WHAT YOU SHOULD DO: Keep the pictures out. Restate the entries below word for word.

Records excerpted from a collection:

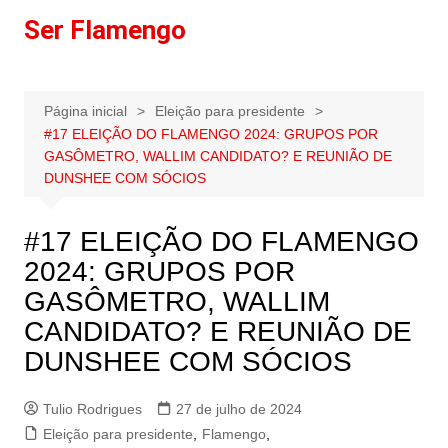
Ir
Ser Flamengo
para
o
conteúdo
Página inicial
Eleição para presidente
#17 ELEIÇÃO DO FLAMENGO 2024: GRUPOS POR
GASÔMETRO, WALLIM CANDIDATO? E REUNIÃO DE
DUNSHEE COM SÓCIOS
#17 ELEIÇÃO DO FLAMENGO
2024: GRUPOS POR
GASÔMETRO, WALLIM
CANDIDATO? E REUNIÃO DE
DUNSHEE COM SÓCIOS
Tulio Rodrigues
27 de julho de 2024
Eleição para presidente
,
Flamengo
,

RESULT:
Ir
Ser Flamengo
para
o
conteúdo
Página inicial
Eleição para presidente
#17 ELEIÇÃO DO FLAMENGO 2024: GRUPOS POR
GASÔMETRO, WALLIM CANDIDATO? E REUNIÃO DE
DUNSHEE COM SÓCIOS
#17 ELEIÇÃO DO FLAMENGO
2024: GRUPOS POR
GASÔMETRO, WALLIM
CANDIDATO? E REUNIÃO DE
DUNSHEE COM SÓCIOS
Tulio Rodrigues
27 de julho de 2024
Eleição para presidente
,
Flamengo
,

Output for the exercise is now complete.